Переговоры шли чудесно — без пауз и взаимных неловкостей. Лишь когда беседа наша практически подошла к концу гость сделал смущенное лицо и сказал, что у его босса имеется к руководству России одна небольшая, почти неофициальная просьба.
Речь, как выяснилось, идет о раритете, давно и безуспешно разыскиваемом главой Фонда. Большого исторического и культурного интереса безделица эта не представляет, ни в какие каталоги — ни в Сотби, ни в Кристи — по понятным причинам, не включена. Но у шефа как у коллекционера есть одна маленькая слабость…
— Что за картина ему нужна? — спросил я и, не дожидаясь ответа, предупредил: — Если он хочет что-то серьезное из запасников, то я бессилен: наши академики едва ли выпустят полотно из рук. Но если, как вы говорите, особой ценности вещь не имеет… Какие-нибудь там второстепенные фламандцы… И учитывая важный вклад вашего Фонда в нашу культуру… Быть может, на разумных условиях, мы сумеем уломать инстанции…
— В том-то и дело, что ничего серьезного ему не надо! — обрадовал меня мистер Роршак. — Это даже не картина, не скульптура, а всего лишь книга. Старая книга. Глава Фонда уже много десятилетий собирает все, что связано с именем его далекого предка, средневекового алхимика…
Мне почудилось, что в нескольких метрах от меня стартовал вдруг сверхзвуковой истребитель: воздух вокруг моего стола сгустился, кресло подо мной дрогнуло, а по голове как будто аккуратно стукнуло огромной надувной кувалдой. На мгновение у меня заложило уши. Появился и исчез кисловатый медный привкус во рту.
— Простите, мистер Роршак, — медленно сказал я, — вы не могли бы повторить, и лучше всего по слогам, как называется ваш благотворительный Фонд? А то я вначале плоховато расслышал.
— Фонд Гогенгейма, — любезно ответил гость. — Го-ген-гей-ма.
— Ага, — пробормотал я. — Старая, вы говорите, книжка?
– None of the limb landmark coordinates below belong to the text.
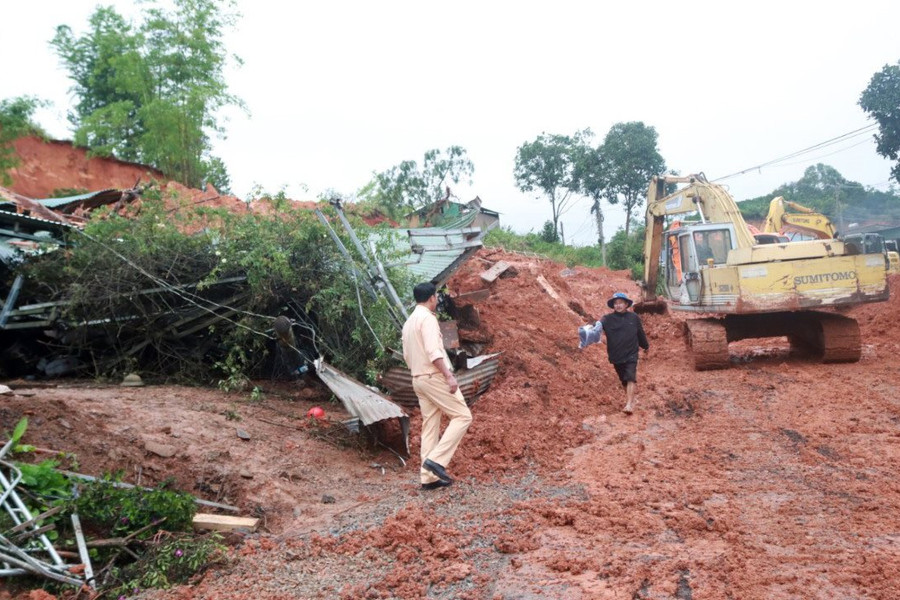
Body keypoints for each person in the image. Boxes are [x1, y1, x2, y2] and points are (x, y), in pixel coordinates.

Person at [401, 282, 473, 490]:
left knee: (430, 424)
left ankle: (428, 478)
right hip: (433, 377)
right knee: (463, 416)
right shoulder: (428, 320)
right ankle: (437, 461)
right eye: (436, 298)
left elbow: (407, 356)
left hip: (418, 379)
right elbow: (434, 352)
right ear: (432, 298)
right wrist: (448, 376)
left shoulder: (409, 322)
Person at [600, 292, 649, 415]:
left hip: (631, 353)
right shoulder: (607, 319)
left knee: (630, 377)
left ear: (626, 304)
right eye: (616, 303)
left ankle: (629, 405)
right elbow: (596, 329)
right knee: (624, 380)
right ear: (613, 306)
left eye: (621, 303)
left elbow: (640, 333)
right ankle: (631, 399)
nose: (618, 305)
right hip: (616, 355)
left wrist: (645, 346)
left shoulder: (634, 317)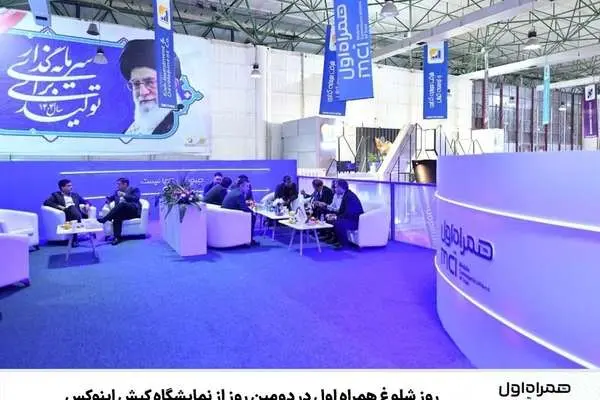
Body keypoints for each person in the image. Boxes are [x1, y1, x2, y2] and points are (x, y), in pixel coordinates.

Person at [119, 39, 182, 135]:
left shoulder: (183, 124)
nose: (142, 92)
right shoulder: (129, 133)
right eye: (136, 84)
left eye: (150, 82)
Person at [44, 179, 92, 246]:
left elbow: (85, 201)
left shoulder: (75, 195)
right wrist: (59, 207)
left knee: (74, 210)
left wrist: (87, 204)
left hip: (76, 213)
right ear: (62, 187)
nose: (71, 187)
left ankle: (75, 238)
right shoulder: (56, 195)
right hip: (66, 214)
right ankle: (75, 238)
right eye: (68, 186)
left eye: (71, 185)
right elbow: (47, 202)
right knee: (72, 208)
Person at [97, 178, 141, 245]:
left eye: (119, 184)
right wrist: (108, 200)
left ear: (125, 184)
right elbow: (111, 198)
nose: (117, 186)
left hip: (133, 211)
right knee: (117, 215)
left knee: (122, 204)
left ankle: (105, 219)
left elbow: (136, 198)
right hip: (123, 213)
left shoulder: (134, 189)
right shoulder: (117, 192)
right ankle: (117, 238)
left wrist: (124, 195)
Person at [325, 179, 364, 250]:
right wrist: (334, 216)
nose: (335, 189)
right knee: (331, 218)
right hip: (349, 218)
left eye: (336, 187)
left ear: (340, 187)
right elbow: (342, 211)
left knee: (338, 223)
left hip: (354, 221)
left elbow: (349, 213)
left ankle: (344, 244)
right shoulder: (346, 195)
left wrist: (336, 217)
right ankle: (336, 240)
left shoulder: (349, 196)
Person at [222, 179, 258, 246]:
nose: (248, 188)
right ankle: (250, 239)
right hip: (231, 217)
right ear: (241, 186)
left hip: (227, 215)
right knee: (253, 217)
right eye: (247, 186)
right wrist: (253, 212)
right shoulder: (239, 194)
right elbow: (244, 208)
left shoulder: (234, 191)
И большой культурной ценности, говорите, не представляет?… Ага, понятно… Ну, что ж. Если не представляет… Почему бы и нет?.. А предка вашего босса, я очень извиняюсь, как звали?
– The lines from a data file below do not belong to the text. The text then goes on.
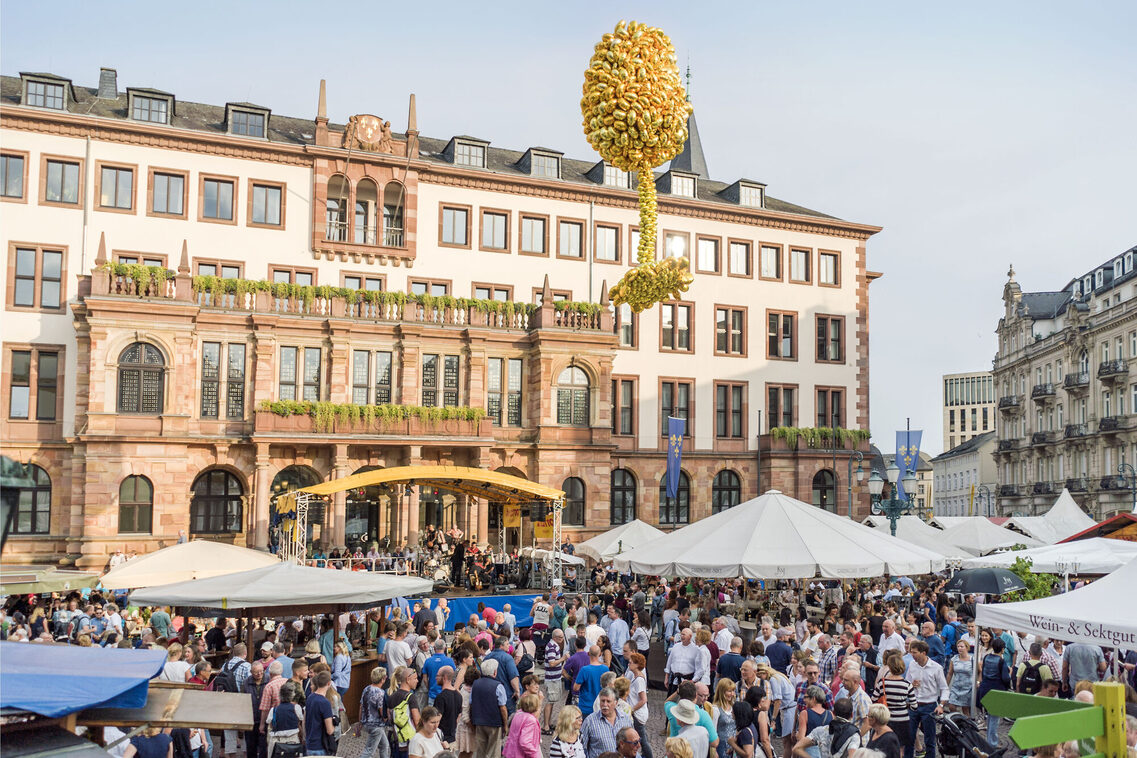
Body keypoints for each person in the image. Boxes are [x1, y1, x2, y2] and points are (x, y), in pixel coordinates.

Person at [903, 640, 948, 758]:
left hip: (929, 706)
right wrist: (911, 684)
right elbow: (906, 683)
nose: (912, 655)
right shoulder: (912, 665)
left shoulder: (936, 668)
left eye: (914, 652)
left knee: (929, 739)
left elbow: (944, 688)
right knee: (909, 737)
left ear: (923, 653)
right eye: (911, 652)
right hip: (913, 705)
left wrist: (941, 705)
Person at [871, 655, 916, 749]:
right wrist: (904, 705)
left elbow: (873, 700)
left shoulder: (882, 683)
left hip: (885, 720)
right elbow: (914, 706)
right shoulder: (907, 685)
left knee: (884, 748)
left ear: (890, 667)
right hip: (902, 720)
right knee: (900, 749)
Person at [792, 697, 860, 758]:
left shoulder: (820, 730)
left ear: (833, 713)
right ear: (851, 715)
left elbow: (796, 748)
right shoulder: (854, 734)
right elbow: (852, 755)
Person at [470, 658, 508, 758]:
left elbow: (471, 704)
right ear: (495, 672)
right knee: (494, 752)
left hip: (479, 721)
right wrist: (505, 725)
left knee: (480, 751)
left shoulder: (475, 684)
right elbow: (503, 708)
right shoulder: (498, 686)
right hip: (494, 722)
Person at [977, 637, 1011, 748]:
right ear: (1002, 649)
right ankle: (992, 743)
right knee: (994, 717)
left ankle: (990, 739)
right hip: (996, 691)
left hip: (985, 689)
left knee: (990, 715)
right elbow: (1005, 678)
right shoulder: (1001, 661)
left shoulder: (987, 657)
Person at [267, 680, 304, 758]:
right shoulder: (296, 708)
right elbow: (300, 722)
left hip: (277, 740)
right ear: (292, 695)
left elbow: (270, 724)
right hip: (292, 740)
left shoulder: (273, 710)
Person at [391, 666, 423, 758]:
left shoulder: (392, 696)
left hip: (396, 739)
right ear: (408, 679)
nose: (417, 681)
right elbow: (417, 721)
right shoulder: (411, 697)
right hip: (409, 740)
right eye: (415, 678)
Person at [625, 652, 652, 758]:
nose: (628, 664)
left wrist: (631, 710)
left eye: (630, 662)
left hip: (638, 714)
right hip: (636, 713)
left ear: (637, 664)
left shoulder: (639, 680)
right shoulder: (635, 676)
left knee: (642, 740)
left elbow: (643, 699)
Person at [360, 666, 390, 758]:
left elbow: (361, 706)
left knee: (384, 745)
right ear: (382, 679)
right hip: (376, 725)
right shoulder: (381, 693)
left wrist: (360, 722)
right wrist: (386, 719)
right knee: (369, 751)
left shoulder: (366, 689)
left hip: (367, 722)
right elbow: (382, 710)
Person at [304, 670, 336, 756]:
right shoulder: (325, 702)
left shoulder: (310, 698)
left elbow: (305, 720)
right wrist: (335, 726)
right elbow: (329, 730)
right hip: (320, 746)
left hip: (310, 743)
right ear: (329, 683)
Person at [487, 635, 521, 714]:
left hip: (491, 693)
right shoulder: (507, 658)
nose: (509, 645)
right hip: (507, 694)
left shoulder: (487, 657)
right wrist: (517, 691)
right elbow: (513, 677)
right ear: (501, 646)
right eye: (507, 644)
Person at [503, 693, 542, 758]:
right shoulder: (530, 720)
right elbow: (525, 742)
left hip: (511, 752)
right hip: (521, 754)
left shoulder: (518, 714)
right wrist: (535, 754)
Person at [575, 645, 610, 717]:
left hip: (586, 706)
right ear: (600, 654)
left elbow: (576, 688)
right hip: (601, 705)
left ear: (588, 654)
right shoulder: (605, 669)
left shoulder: (584, 670)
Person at [544, 628, 568, 732]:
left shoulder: (553, 645)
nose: (562, 639)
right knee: (550, 701)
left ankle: (548, 723)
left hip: (554, 677)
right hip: (552, 678)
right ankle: (546, 726)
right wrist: (563, 658)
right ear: (555, 637)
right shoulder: (552, 647)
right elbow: (551, 663)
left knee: (552, 701)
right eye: (560, 637)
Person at [434, 667, 462, 747]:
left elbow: (436, 719)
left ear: (445, 677)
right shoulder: (458, 695)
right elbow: (458, 717)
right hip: (453, 738)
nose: (436, 678)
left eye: (438, 676)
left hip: (442, 739)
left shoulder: (441, 697)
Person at [945, 639, 973, 716]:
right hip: (956, 687)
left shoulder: (972, 659)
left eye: (962, 646)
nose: (959, 648)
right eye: (958, 646)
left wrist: (978, 682)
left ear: (966, 648)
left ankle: (966, 724)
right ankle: (956, 720)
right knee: (951, 706)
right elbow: (950, 673)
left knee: (965, 709)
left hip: (968, 687)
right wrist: (946, 685)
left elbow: (979, 671)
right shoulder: (954, 659)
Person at [424, 639, 457, 704]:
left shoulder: (428, 661)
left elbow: (425, 679)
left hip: (432, 694)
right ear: (445, 648)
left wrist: (429, 688)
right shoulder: (450, 661)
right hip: (447, 694)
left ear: (434, 648)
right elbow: (454, 676)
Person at [711, 678, 737, 758]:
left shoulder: (734, 705)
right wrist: (714, 751)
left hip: (735, 747)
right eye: (729, 691)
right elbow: (713, 731)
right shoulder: (715, 709)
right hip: (721, 747)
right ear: (722, 692)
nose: (732, 694)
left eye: (733, 691)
Глава пятнадцатая В тупике (Яна)
Три в длину, четыре в ширину. Трижды четыре — двенадцать. Ровно столько пирожных помещается на противень. По давней традиции, Черкашины выпускали пробную партию в количестве не больше дюжины. Так что теперь на прямоугольном никелированном подносе с фигурными ручками остывал весь тираж, от первой до последней крошки. Сладкие запахи теплого теста, чуть подогретых ванили, кориандра, изюма всплывали к потолку и смешивались, образуя странноватый, нездешний, однако чрезвычайно вкусный аромат.